課題 A: 後に掲げる資料文の要旨を二文でまとめなさい。
課題 B:
資料文を読み、次の問いに答えなさい。
(i) 松下見林の著書で、十七世紀後半に刊行されたものは何か。
(ii) 岩波文庫『新訂 魏志倭人伝 他三篇』は何年に刊行されたか。
(iii) 古田武彦氏の理解で「南界」とされているのはどこか。

資料文:
**********
ここの「倭國之極南界也」の読(訓)み方については、江戸時代の研究者以来現在まで、通説は、「也」を「ナリ」と断定の助辞とみなし、「倭奴國」=「倭國の極南界」と理解してきた。
たとえば、倭刻本正史『後漢書』(江戸時代・十八世紀刊・汲古書院復刻)では、「倭國ノ之極南界ナリ也」と訓じ、松下見林『異称日本伝』(十七世紀後半刊)では、「倭ハ國ノ之極南界ナリ也」と訓じている。
中国や台湾においても、たとえば、中華書局の標点本(一九六五年刊第一版二刷)や「諸子百家・中国哲学書電子化計画」(インターネットのサイト)で、「建武中元二年,倭奴國奉貢朝賀,使人自稱大夫,倭國之極南界也。光武賜以印綬。」と句読点を打ち、「也」を断定の助辞と解していることが分かる。
岩波文庫『新訂 魏志倭人伝 他三篇』(一九八五年)においては、「建武中元二年、倭の奴国、奉貢朝賀す。使人自ら大夫と称す。倭国の極南界なり。光武、賜うに印綬を以てす。」と読んでいる。
これらの理解に対して、古田武彦氏が「倭国の南界を極むるや、光武賜うに印綬を以てす」との見解(読み方)を提示された。これにより、「裸国・黒歯国」が「南界」であり、「倭人の世界がそこまで広がっている」という認識から、その情報に対して光武帝が「金印」を倭奴国へ授与したのである、との理解を示されたのであった。著書では、『古代通史』(原書房・一九九四年十月刊 二三二~二三六頁)や『古代史の未来』(明石書店刊・一九九八年二月刊 八四~八五頁)以降に力説されている。漢文の読(訓)み方は、文法的・用字的に、従来説も古田氏説も両方可能なので、内容的な整合性を再検討する。
**********
データ:
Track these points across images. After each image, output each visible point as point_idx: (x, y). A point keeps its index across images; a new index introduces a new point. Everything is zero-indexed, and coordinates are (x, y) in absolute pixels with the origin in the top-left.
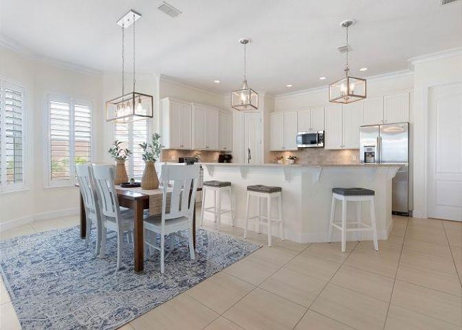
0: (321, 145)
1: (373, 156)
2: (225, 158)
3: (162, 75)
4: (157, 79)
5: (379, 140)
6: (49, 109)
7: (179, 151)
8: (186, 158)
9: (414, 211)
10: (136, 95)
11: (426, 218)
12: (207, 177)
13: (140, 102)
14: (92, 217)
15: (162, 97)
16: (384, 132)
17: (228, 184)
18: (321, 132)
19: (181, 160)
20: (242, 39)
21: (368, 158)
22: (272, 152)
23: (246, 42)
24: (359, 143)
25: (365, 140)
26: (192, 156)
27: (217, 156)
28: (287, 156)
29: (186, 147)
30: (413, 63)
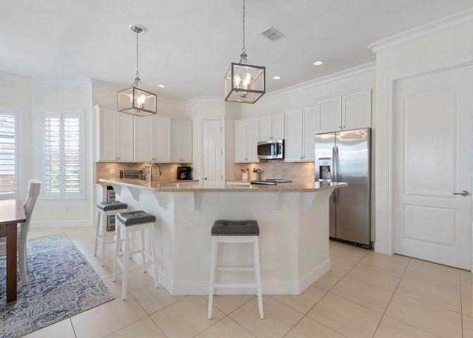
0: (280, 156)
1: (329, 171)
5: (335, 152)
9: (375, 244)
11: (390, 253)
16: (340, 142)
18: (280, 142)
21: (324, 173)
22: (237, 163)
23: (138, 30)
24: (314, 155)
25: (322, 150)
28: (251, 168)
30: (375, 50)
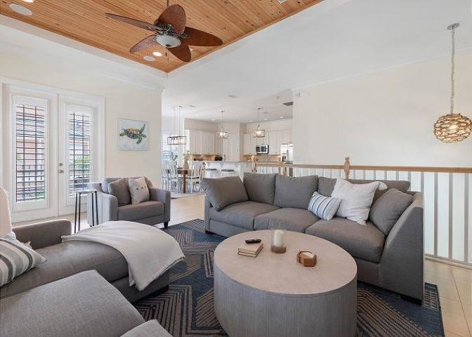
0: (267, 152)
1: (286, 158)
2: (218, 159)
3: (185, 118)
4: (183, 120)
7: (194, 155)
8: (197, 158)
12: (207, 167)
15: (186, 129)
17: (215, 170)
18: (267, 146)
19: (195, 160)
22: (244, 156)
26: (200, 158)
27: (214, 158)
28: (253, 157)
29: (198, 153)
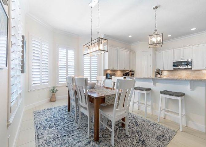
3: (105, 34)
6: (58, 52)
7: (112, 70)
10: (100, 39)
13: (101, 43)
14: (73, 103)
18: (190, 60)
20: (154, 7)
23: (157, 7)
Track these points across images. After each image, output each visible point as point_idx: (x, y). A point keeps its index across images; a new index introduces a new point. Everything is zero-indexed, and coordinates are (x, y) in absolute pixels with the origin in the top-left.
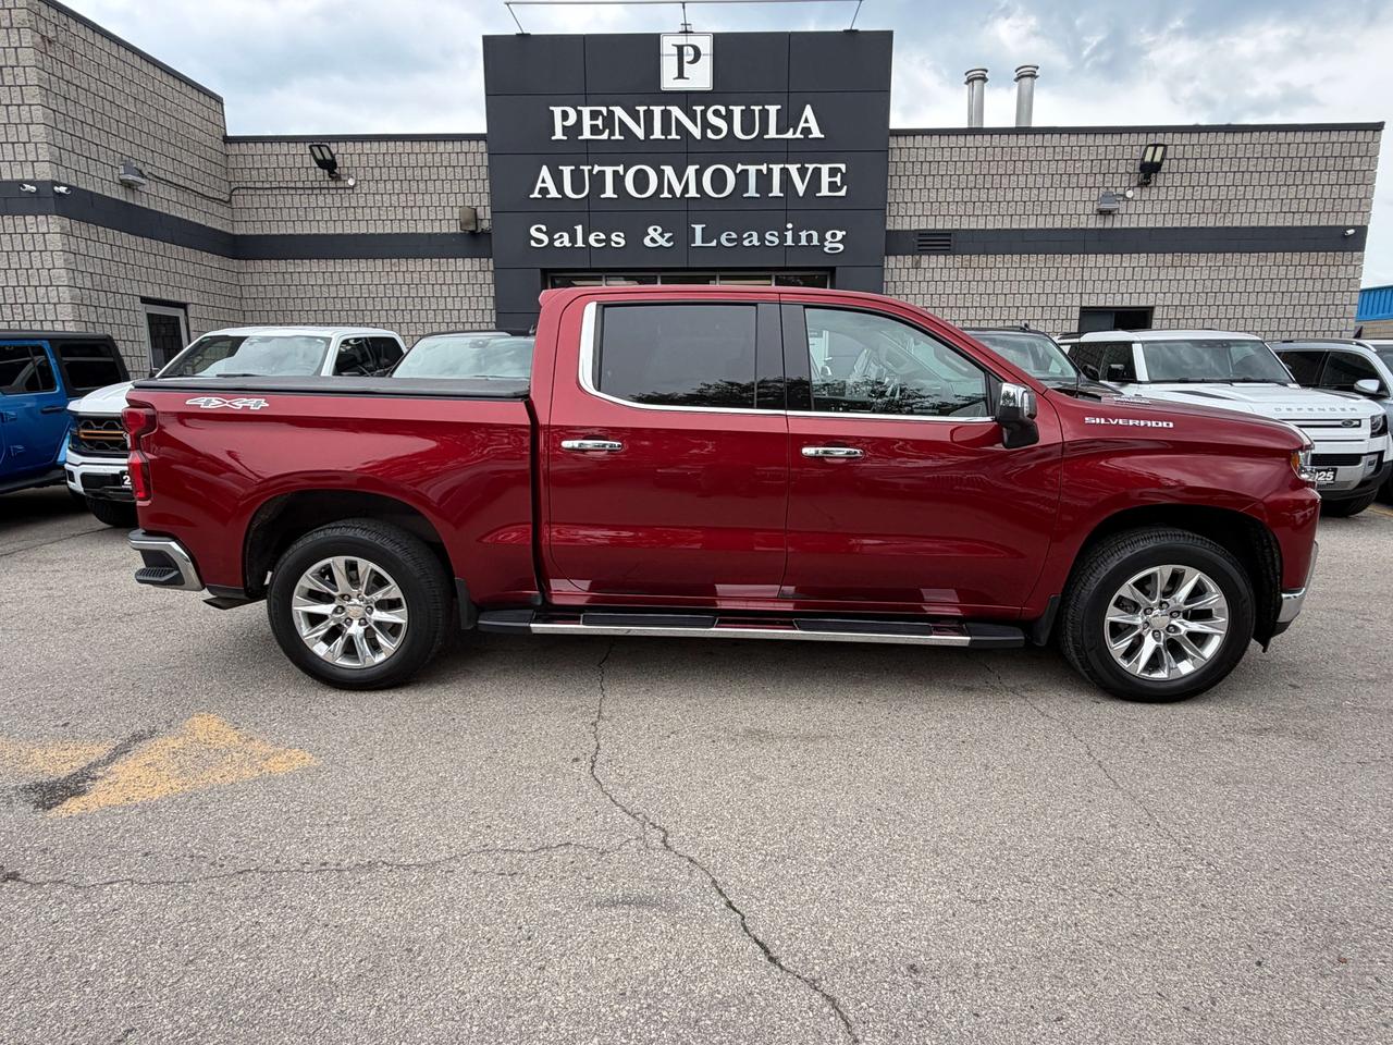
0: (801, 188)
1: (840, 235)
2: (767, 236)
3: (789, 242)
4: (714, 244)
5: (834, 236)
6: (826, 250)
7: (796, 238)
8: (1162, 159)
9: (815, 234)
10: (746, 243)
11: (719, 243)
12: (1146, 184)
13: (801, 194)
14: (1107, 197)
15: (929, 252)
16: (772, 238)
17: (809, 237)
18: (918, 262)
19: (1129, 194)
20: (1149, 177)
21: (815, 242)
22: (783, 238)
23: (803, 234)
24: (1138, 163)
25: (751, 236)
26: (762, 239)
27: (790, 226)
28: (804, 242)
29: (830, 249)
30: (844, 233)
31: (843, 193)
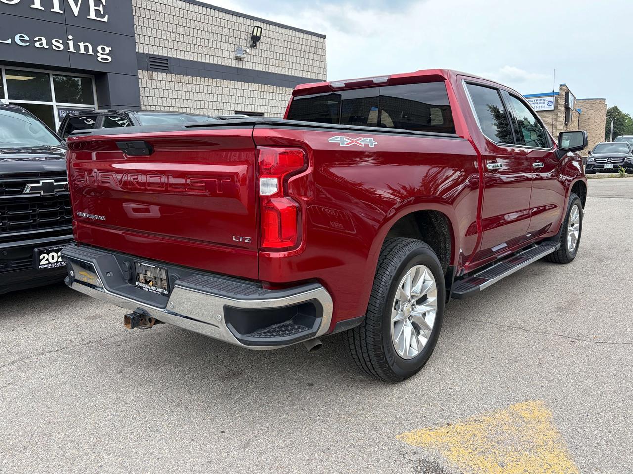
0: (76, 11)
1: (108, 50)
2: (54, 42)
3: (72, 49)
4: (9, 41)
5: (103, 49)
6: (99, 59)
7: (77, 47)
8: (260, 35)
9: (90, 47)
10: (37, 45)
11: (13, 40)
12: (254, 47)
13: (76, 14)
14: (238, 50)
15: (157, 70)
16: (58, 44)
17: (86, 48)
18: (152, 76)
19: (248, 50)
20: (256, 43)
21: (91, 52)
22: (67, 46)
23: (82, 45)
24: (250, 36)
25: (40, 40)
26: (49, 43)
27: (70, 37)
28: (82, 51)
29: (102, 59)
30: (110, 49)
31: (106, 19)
**********
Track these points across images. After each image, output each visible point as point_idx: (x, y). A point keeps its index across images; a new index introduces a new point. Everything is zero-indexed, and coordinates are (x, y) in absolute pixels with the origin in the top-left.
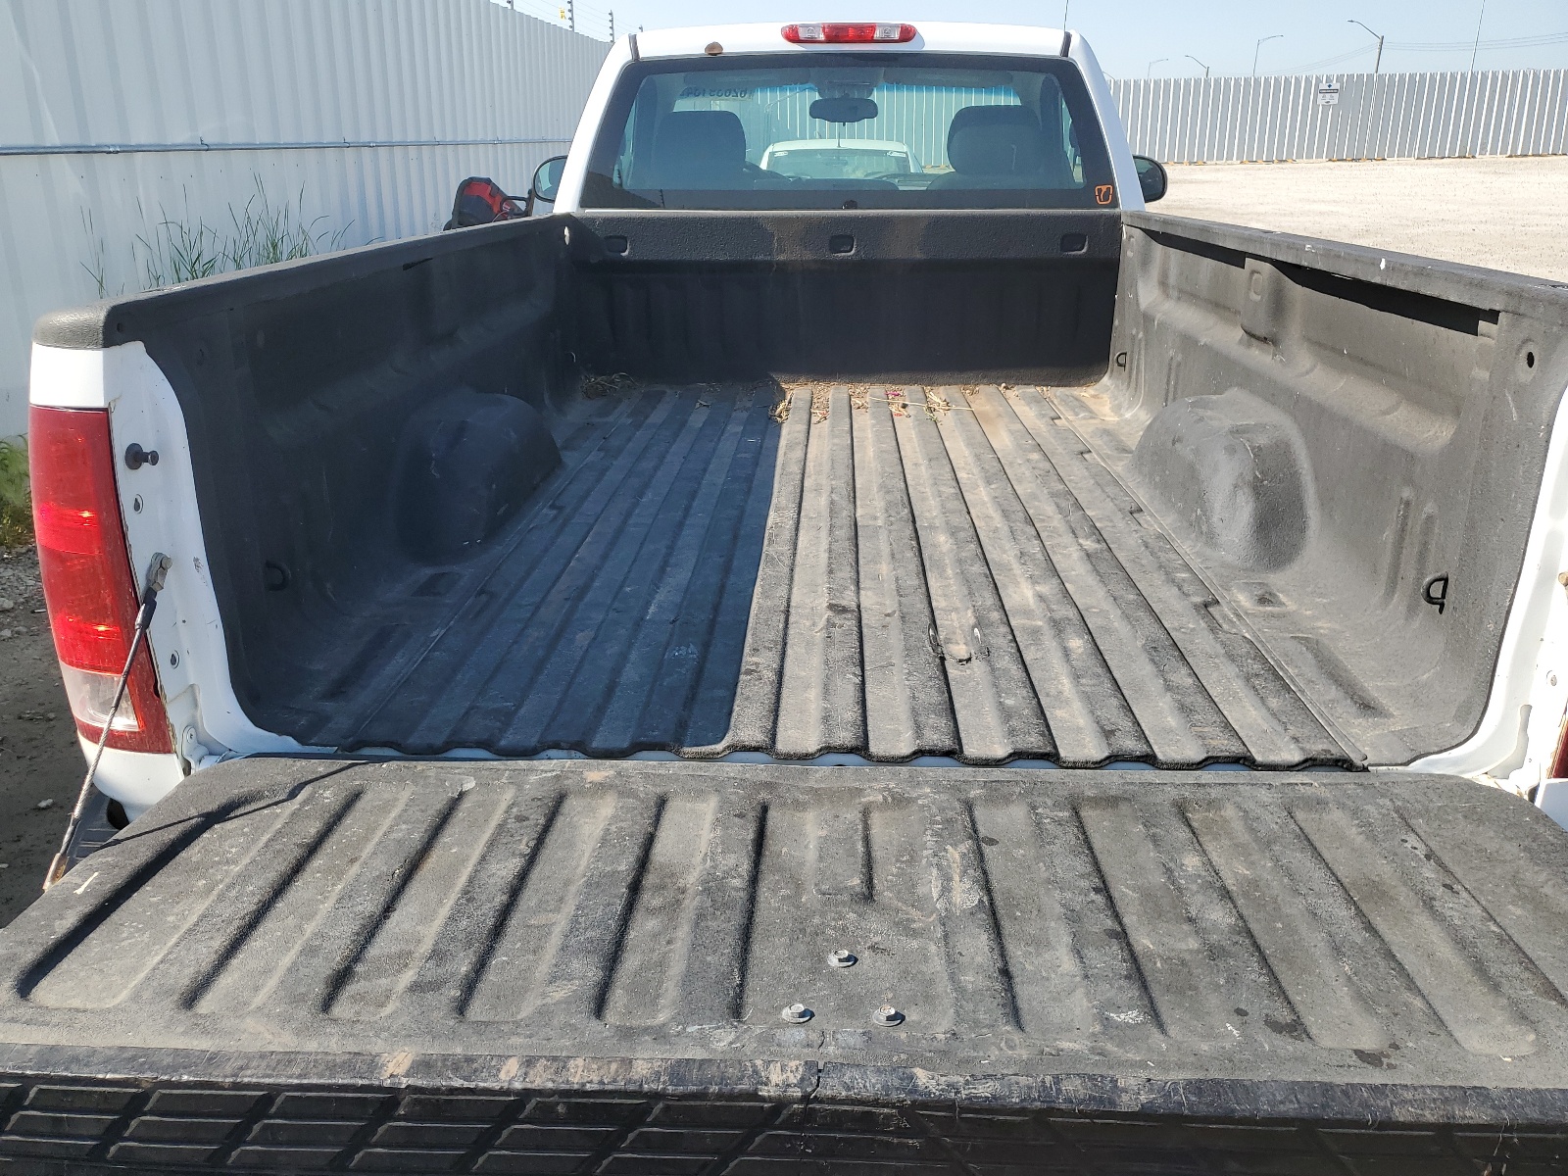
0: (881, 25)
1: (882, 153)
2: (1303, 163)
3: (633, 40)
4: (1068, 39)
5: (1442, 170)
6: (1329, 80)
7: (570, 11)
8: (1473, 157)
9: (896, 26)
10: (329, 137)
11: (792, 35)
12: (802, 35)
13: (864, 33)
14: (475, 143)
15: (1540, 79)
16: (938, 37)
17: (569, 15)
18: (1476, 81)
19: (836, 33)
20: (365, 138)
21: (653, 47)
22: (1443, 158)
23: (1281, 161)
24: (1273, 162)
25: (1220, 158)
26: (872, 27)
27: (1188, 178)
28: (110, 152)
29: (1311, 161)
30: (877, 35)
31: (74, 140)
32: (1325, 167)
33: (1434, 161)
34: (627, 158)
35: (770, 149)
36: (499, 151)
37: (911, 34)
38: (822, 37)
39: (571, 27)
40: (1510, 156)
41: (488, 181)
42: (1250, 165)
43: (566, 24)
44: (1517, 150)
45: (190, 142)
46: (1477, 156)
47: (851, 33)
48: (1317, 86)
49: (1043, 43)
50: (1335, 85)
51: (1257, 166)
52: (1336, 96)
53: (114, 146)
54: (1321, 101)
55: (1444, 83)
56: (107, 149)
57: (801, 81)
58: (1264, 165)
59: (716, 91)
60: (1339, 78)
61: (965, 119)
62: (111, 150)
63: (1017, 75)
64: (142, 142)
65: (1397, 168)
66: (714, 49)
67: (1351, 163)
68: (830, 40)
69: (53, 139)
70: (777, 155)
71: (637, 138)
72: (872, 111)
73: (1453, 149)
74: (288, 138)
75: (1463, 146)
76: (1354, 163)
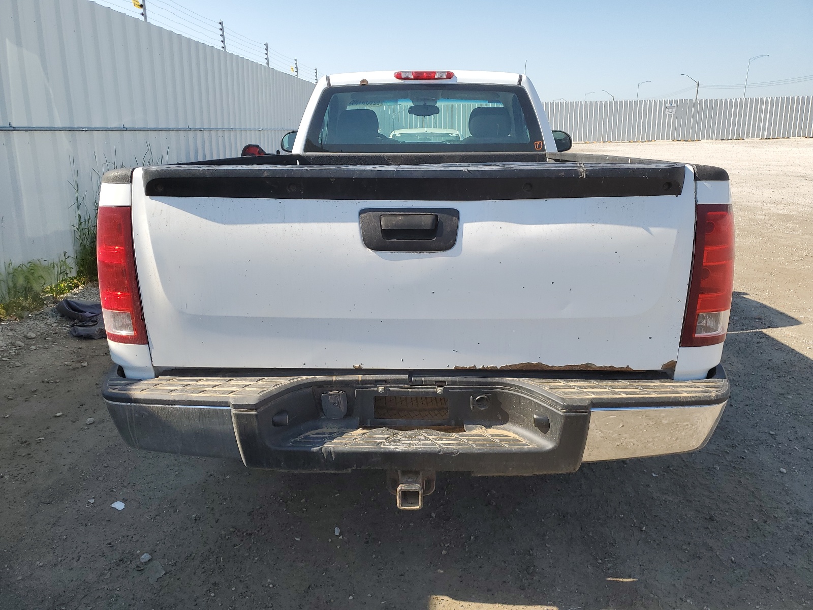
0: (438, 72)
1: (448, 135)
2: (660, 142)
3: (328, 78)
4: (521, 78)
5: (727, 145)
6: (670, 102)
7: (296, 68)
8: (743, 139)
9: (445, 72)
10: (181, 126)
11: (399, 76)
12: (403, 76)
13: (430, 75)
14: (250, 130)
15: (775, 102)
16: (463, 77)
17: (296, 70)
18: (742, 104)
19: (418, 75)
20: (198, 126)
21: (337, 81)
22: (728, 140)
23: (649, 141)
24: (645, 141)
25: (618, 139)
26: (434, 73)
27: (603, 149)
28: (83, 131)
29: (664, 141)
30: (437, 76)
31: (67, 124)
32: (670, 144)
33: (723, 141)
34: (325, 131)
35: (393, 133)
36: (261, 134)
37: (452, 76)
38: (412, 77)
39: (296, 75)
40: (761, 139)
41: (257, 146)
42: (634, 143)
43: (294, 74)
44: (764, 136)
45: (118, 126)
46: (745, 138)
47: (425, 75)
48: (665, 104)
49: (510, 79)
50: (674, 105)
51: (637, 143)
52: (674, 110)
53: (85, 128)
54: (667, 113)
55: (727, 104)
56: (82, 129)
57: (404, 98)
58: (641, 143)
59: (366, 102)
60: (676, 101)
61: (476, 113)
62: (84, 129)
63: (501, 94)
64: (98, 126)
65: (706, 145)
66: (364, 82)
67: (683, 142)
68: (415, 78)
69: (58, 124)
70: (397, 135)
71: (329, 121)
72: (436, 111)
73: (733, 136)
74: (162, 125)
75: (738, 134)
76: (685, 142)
**********
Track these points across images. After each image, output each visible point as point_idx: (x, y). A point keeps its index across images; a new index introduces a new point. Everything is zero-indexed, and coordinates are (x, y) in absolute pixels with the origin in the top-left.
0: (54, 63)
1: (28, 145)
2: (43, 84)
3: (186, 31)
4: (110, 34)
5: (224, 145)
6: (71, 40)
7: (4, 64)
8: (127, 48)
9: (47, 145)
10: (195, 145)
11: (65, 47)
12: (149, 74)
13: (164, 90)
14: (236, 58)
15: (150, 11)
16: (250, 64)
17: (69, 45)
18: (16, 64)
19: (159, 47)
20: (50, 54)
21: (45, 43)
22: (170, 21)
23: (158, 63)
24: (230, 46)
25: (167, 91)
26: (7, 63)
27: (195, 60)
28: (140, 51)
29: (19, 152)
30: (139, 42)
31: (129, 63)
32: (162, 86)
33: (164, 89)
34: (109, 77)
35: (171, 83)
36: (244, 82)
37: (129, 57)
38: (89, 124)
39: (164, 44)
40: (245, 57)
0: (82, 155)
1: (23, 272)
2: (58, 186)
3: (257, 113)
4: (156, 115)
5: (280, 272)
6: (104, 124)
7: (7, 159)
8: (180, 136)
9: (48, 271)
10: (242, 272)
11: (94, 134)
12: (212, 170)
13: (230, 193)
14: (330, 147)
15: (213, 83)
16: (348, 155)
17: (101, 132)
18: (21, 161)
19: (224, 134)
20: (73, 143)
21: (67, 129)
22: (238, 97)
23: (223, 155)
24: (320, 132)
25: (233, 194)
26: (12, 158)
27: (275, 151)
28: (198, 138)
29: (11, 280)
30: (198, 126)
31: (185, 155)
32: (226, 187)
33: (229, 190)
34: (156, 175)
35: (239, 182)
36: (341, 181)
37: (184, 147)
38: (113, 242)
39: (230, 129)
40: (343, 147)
**********
解答例 A: 「倭國之極南界也」について、江戸時代以来の通説や中国・台湾の標点本、岩波文庫は「也」を断定の助辞と解し、倭奴国を倭国の極南界と読んできた。これに対し古田武彦氏は「倭国の南界を極むるや」と読む見解を示したが、文法的・用字的には両説とも可能であるため、内容的な整合性を再検討するとしている。

解答例 B:
(i) 『異称日本伝』
(ii) 一九八五年
(iii) 「裸国・黒歯国」